图7(B)显示了在用HBc18-27-A201特异性五聚体染色模拟转导的或HBc18-27TCR转导的细胞以确定是否表达Vα3链并在细胞表面上与Vβ8.2链适当地配对时获得的结果。五聚体分析显示了只有HBc18-27TCR转导的T细胞表达了被HBc18-27-A201特异性五聚体识别的适合的α链和β链并且α链和β链在细胞表面上适当地配对。在模拟转导的细胞中没有检测到染色，这是因为PBL来自HLA-A2阴性的健康供体。

图7(C)显示了来自5个健康人、5个HBeAg+的慢性HBV患者(HBV DNA＞10⁷个拷贝/ml)和5个HBeAg-的慢性HBV患者(HBV DNA＜10⁶个拷贝/ml)的Vβ8+T细胞的平均频率。这说明，转导的Vβ8TCR链在慢性HBV患者和健康供体中都表达良好。

图7(D)显示了来自5个健康人、5个HBeAg+的慢性HBV患者(HBV DNA＞10⁷个拷贝/ml)和5个HBeAg-的慢性HBV患者(HBV DNA＜10⁶个拷贝/ml)的HBc18-27-A201特异性五聚体+T细胞的平均频率。这说明，适当配对的转导TCR在慢性HBV患者和健康供体中都表达良好。

图8(A)显示了用HBc18-27 A201 TCR转导的T细胞的FACS分析，以证实引入的HBc18-27TCR是有功能的。将HBc18-27TCR转导的或模拟转导的T细胞与HLA-A2+T2细胞(其首先用HBc18-27肽(″肽″)进行脉冲标记并孵育5小时)共培养过夜。然后通过对IFN-γ(左列)、TNF-α(中间列)和IL-2(右列)的细胞内细胞因子染色来评价T细胞的功能。在没有肽的情况下，HBc18-27TCR转导的细胞没有被激活(首行)。经肽脉冲标记的T2细胞没有激活模拟转导的细胞(中间行)。在与经肽脉冲标记的T2细胞共培养后，HBc18-27TCR转导的细胞被刺激产生IFN-γ、TNF-α和IL-2(底行)。CD8+和CD8-(CD4+T细胞)都能够产生全部三种细胞因子，这证明了在CD4+T细胞中引入的TCR的功能和TCR重定向的细胞的多功能能力。

你的任务: 请一字不改地抄录上文关于HBc18-27 TCR转导T细胞的文字，从含有"图8(A)显示了用HBc18"的词句开始，到"R重定向的细胞的多功能能力。"为止。

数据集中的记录
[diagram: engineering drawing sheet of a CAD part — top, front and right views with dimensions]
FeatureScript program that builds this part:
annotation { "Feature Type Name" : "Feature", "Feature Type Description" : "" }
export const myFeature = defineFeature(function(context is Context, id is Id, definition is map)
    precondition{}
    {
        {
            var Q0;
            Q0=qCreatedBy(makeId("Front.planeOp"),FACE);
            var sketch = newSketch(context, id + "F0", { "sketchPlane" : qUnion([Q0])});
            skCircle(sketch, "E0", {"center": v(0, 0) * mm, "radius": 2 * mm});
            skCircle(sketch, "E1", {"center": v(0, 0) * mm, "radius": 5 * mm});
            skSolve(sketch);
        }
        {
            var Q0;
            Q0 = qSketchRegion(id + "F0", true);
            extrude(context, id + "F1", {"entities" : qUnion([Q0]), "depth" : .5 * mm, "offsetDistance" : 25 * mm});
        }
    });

完成结果:
图8(A)显示了用HBc18-27 A201 TCR转导的T细胞的FACS分析，以证实引入的HBc18-27TCR是有功能的。将HBc18-27TCR转导的或模拟转导的T细胞与HLA-A2+T2细胞(其首先用HBc18-27肽(″肽″)进行脉冲标记并孵育5小时)共培养过夜。然后通过对IFN-γ(左列)、TNF-α(中间列)和IL-2(右列)的细胞内细胞因子染色来评价T细胞的功能。在没有肽的情况下，HBc18-27TCR转导的细胞没有被激活(首行)。经肽脉冲标记的T2细胞没有激活模拟转导的细胞(中间行)。在与经肽脉冲标记的T2细胞共培养后，HBc18-27TCR转导的细胞被刺激产生IFN-γ、TNF-α和IL-2(底行)。CD8+和CD8-(CD4+T细胞)都能够产生全部三种细胞因子，这证明了在CD4+T细胞中引入的TCR的功能和TCR重定向的细胞的多功能能力。